You may be more familiar with green cabbage, which is often used in the U.S., but the World’s Healthiest Foods recommends red cabbage. It’s not only tasty but also has lots more nutrients and health benefits thanks to its red color.

Cabbage, in general, originated in Europe but is now grown all over the world.  In 2014 two billion pounds of cabbage were produced in the United States. Yet, the World’s Healthiest Foods notes that it looked very different than modern cabbage. Instead of a round head, the cabbage of ancient times would have looked more like kale.

Red cabbage in particular though packs a lot of nutrients, including:

  • Vitamin K
  • Vitamin B6
  • Vitamin C
  • Manganese
  • Fiber
  • Copper
  • Copper
  • Folate
  • Selenium
  • Phosphorous

Nutritional Benefits of Red Cabbage

The coloring of red cabbage gives it nutritional benefits, especially for fighting cancer. One of these benefits is antioxidant properties. Red cabbage contains 30 milligrams of polyphenol, which help our bodies metabolize oxygen. These polyphenols also are anti-inflammatories. Red cabbage also contains compounds such as betanidin and artemin which are also anti-inflammatories. Another important anti-cancer compound in red cabbage is glucosinolates. These are helpful for preventing colon cancer, prostate cancer, breast cancer, and bladder cancer.
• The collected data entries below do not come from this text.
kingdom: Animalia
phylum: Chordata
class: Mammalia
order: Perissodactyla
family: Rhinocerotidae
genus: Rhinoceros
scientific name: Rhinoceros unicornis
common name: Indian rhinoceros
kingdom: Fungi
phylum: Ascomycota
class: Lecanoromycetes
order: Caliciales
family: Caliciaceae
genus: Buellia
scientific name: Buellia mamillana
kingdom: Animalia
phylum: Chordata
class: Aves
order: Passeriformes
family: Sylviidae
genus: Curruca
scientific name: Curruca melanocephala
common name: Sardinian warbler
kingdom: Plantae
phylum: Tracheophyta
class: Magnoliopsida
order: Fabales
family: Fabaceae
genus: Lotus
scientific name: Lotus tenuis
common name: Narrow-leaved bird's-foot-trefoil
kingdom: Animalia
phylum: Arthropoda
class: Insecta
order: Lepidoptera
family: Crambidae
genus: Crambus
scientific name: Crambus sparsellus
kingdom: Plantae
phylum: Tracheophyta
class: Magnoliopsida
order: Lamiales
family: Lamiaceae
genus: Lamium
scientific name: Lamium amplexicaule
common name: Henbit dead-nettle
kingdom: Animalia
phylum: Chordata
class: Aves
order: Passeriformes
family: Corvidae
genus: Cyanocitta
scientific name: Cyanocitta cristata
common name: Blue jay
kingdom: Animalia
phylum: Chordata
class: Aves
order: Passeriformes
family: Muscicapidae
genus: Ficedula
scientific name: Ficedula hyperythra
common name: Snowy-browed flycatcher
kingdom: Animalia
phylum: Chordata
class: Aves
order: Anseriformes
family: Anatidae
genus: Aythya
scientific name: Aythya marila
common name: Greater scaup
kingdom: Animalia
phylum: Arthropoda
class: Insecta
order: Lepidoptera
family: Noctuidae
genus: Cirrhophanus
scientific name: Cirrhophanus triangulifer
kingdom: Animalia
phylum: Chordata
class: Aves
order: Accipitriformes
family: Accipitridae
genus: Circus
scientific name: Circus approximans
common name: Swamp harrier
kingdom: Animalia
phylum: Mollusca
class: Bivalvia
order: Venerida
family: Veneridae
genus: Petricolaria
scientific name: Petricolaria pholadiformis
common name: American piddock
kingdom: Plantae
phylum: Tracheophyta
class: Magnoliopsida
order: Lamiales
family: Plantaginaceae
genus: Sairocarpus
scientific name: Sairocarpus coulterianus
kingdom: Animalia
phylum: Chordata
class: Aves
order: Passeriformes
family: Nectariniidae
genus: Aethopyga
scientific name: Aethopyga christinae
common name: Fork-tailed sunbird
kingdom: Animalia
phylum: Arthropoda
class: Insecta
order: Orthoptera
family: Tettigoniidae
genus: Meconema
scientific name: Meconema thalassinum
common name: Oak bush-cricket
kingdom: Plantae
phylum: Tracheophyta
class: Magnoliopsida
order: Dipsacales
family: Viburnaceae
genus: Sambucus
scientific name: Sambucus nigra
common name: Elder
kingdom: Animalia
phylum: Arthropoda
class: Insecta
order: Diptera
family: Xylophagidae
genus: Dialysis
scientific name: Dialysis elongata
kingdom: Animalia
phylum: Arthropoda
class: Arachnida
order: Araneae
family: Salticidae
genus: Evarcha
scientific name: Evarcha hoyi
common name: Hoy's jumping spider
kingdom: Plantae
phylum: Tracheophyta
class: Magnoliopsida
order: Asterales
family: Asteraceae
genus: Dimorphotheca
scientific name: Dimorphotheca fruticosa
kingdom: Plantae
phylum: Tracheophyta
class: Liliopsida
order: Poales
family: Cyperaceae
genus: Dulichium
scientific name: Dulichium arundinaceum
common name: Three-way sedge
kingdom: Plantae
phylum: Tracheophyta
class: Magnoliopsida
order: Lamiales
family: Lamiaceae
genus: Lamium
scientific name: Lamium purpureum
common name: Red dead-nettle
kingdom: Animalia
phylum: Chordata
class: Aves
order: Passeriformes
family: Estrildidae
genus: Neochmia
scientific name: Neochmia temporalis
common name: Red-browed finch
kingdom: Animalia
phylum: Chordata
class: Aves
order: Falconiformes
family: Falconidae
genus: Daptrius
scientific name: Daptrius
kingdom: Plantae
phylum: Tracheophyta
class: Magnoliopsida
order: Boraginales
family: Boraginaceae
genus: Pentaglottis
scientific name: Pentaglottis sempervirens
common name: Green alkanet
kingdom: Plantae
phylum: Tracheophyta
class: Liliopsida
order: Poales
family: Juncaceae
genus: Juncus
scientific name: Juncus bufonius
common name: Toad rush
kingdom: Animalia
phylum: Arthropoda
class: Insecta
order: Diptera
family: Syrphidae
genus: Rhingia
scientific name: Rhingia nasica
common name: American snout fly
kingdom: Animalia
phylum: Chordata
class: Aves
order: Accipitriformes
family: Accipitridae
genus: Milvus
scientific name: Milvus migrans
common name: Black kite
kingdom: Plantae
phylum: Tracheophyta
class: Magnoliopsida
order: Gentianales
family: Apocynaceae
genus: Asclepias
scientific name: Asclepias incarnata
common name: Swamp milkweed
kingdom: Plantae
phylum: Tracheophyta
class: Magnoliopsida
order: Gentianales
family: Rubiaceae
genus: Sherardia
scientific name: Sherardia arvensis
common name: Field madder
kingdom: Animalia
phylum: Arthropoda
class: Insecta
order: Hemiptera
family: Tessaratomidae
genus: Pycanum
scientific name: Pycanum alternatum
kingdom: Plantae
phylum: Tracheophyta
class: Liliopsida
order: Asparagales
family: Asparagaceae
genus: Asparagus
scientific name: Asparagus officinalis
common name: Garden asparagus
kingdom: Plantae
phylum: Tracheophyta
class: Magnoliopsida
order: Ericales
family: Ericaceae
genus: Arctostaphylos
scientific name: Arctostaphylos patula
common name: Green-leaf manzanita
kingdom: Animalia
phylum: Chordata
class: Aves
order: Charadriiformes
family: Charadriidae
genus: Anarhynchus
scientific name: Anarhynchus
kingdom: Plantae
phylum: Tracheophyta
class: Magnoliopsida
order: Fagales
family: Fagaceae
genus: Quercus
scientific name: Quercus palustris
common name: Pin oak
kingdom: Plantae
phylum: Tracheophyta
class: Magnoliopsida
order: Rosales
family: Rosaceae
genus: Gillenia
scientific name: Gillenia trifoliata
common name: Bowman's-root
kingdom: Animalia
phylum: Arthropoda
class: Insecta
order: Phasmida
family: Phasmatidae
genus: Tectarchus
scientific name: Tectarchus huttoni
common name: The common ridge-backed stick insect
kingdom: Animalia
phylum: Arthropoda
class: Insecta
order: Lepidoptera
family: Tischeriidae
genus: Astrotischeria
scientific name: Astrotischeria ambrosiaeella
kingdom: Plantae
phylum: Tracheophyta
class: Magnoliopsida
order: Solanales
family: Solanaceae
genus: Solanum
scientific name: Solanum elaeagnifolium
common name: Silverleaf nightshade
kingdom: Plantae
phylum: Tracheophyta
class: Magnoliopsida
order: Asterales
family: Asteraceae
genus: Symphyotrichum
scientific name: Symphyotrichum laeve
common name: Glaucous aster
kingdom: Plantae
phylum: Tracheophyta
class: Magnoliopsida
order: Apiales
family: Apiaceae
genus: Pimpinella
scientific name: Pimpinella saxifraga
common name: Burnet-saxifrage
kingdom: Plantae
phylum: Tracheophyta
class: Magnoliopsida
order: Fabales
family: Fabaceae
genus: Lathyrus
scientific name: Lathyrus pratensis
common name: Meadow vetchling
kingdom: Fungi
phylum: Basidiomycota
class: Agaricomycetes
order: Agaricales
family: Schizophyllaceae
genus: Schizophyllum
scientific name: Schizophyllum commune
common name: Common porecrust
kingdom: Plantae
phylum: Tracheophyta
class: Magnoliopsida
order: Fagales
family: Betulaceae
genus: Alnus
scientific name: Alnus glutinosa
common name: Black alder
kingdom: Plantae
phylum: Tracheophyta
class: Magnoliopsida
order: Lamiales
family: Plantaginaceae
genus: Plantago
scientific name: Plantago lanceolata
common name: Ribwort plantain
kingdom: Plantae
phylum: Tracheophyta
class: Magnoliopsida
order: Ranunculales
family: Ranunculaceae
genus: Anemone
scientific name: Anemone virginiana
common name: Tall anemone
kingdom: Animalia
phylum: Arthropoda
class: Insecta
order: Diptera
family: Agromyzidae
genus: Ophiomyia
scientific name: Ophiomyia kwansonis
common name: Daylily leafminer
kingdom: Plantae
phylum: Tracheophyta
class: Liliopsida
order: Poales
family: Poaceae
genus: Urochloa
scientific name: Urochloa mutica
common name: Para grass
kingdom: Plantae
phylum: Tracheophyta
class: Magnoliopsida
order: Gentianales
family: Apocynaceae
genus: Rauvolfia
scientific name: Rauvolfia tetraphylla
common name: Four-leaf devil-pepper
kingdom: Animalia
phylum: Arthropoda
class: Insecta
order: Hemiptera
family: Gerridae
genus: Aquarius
Interestingly, red cabbage is useful for treating stomach ulcers, and it is helpful for supporting the digestive tract in general. Again, these are due to red cabbage containing those polyphenols and glucosinolates, as well as a glutamine. Additionally, red cabbage has about four grams of fiber in a one-cup serving.  

Besides cancer and ulcers, red cabbage can lower your cholesterol too! Studies have shown that red cabbage lowers LDL cholesterol, and contains beta-carotene and lutein which help in this process. Also, the fiber content of red cabbage joins with bile acids that contain cholesterol and aids in removing them from your body.